_AIM OF THE EXERCISE:_ Below are some records. Say how many of their lines include the string "includes", giving only the number.

_EXTRACTED MATERIAL:_
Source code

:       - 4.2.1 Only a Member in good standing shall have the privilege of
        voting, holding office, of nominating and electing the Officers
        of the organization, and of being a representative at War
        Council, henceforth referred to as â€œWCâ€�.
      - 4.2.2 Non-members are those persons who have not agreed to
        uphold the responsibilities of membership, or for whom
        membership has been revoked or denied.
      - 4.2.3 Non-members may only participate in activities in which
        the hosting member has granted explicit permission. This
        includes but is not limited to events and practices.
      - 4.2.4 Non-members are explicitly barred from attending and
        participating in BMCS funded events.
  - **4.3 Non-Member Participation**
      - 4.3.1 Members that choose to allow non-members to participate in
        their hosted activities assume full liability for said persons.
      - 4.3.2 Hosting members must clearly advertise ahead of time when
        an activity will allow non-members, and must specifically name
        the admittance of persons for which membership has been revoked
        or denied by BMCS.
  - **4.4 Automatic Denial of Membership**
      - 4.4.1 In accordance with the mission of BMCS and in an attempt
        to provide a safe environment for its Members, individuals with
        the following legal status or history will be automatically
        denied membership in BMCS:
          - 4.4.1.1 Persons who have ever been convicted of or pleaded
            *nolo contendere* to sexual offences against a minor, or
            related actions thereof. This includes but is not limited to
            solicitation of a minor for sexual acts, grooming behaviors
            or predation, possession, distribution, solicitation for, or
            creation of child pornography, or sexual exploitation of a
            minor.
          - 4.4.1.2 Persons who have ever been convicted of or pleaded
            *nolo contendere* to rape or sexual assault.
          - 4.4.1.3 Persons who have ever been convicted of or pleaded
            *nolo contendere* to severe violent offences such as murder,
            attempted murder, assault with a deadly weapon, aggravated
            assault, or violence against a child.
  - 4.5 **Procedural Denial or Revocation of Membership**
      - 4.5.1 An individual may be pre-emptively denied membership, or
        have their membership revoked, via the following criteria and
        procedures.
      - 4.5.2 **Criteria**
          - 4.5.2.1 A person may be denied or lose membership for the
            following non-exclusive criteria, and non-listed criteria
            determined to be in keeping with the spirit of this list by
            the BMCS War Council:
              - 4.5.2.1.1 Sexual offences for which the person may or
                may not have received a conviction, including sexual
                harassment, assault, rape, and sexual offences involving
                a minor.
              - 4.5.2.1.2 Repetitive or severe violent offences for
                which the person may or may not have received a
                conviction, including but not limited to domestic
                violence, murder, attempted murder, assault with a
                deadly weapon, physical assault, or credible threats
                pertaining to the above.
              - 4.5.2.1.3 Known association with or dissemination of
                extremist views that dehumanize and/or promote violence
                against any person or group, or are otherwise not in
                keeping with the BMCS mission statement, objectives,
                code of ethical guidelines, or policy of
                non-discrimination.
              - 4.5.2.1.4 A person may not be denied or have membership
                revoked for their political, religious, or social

_TASK RESPONSE:_ 2